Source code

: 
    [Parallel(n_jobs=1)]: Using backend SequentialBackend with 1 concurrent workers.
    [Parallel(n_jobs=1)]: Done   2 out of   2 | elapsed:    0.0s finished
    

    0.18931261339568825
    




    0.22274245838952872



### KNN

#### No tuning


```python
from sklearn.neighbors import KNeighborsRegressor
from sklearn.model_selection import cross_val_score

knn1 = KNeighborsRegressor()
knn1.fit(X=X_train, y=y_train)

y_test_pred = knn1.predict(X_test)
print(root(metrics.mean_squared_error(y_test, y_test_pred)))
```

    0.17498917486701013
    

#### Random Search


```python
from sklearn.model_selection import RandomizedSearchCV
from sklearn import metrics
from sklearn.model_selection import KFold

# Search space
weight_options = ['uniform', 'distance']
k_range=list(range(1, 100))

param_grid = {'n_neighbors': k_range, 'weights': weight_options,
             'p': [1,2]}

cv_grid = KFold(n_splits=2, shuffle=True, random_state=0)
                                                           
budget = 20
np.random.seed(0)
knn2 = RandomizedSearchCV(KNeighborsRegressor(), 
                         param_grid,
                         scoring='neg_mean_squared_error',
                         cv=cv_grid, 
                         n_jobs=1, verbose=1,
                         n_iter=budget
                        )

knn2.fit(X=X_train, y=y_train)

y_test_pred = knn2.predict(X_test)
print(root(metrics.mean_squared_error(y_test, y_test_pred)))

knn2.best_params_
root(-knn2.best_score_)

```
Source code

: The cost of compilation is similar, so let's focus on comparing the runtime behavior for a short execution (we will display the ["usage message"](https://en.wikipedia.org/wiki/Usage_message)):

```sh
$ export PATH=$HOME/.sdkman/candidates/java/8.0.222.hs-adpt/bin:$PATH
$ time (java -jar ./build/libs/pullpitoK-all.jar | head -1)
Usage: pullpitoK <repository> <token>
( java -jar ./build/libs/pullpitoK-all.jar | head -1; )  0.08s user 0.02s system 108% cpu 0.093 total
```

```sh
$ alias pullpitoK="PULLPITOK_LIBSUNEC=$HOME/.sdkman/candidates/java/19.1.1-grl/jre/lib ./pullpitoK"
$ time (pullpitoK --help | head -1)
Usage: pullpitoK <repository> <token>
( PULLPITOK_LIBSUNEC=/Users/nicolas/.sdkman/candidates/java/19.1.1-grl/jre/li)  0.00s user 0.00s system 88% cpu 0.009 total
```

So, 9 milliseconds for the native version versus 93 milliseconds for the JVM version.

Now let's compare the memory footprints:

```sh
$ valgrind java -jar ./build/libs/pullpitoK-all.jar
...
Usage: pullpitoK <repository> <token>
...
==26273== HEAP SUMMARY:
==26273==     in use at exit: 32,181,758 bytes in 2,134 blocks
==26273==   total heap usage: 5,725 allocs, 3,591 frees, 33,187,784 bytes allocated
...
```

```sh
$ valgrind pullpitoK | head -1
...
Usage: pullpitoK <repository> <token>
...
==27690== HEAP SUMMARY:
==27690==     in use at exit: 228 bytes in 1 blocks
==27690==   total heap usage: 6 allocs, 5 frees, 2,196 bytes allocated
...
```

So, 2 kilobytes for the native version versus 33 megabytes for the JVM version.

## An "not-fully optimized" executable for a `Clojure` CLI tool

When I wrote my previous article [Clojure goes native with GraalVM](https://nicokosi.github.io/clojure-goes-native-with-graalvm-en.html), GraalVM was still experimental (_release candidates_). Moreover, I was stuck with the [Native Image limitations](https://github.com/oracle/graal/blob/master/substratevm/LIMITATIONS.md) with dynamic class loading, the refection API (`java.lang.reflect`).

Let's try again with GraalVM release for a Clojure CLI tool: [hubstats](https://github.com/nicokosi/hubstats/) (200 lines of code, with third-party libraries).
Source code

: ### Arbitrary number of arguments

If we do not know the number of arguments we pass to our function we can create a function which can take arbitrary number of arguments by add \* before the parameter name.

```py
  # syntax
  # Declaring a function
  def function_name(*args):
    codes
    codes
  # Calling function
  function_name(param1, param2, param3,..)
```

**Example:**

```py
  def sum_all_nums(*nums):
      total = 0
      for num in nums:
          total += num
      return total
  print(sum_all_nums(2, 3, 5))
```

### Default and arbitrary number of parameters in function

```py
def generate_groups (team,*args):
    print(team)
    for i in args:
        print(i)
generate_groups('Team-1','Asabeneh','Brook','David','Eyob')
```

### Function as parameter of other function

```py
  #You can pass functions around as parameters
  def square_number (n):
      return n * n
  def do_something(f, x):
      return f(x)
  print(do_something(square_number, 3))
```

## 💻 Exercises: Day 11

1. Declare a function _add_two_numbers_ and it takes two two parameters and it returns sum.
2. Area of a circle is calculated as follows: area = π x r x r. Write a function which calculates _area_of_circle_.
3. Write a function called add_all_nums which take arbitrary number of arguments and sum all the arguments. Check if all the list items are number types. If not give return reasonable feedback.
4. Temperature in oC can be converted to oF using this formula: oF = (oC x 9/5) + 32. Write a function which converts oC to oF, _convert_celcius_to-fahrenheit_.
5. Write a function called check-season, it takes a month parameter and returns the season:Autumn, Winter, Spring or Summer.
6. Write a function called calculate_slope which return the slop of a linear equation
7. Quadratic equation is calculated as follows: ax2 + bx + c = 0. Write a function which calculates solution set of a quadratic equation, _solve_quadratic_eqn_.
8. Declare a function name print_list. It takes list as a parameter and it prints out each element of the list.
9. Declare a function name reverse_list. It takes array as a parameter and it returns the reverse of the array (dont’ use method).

▶ [Exercise directions] Set down exactly what runs from the line containing "### Default and" through the last line above, both lines included.

▶ [The completed task]
### Default and arbitrary number of parameters in function

```py
def generate_groups (team,*args):
    print(team)
    for i in args:
        print(i)
generate_groups('Team-1','Asabeneh','Brook','David','Eyob')
```

### Function as parameter of other function

```py
  #You can pass functions around as parameters
  def square_number (n):
      return n * n
  def do_something(f, x):
      return f(x)
  print(do_something(square_number, 3))
```

## 💻 Exercises: Day 11

1. Declare a function _add_two_numbers_ and it takes two two parameters and it returns sum.
2. Area of a circle is calculated as follows: area = π x r x r. Write a function which calculates _area_of_circle_.
3. Write a function called add_all_nums which take arbitrary number of arguments and sum all the arguments. Check if all the list items are number types. If not give return reasonable feedback.
4. Temperature in oC can be converted to oF using this formula: oF = (oC x 9/5) + 32. Write a function which converts oC to oF, _convert_celcius_to-fahrenheit_.
5. Write a function called check-season, it takes a month parameter and returns the season:Autumn, Winter, Spring or Summer.
6. Write a function called calculate_slope which return the slop of a linear equation
7. Quadratic equation is calculated as follows: ax2 + bx + c = 0. Write a function which calculates solution set of a quadratic equation, _solve_quadratic_eqn_.
8. Declare a function name print_list. It takes list as a parameter and it prints out each element of the list.
9. Declare a function name reverse_list. It takes array as a parameter and it returns the reverse of the array (dont’ use method).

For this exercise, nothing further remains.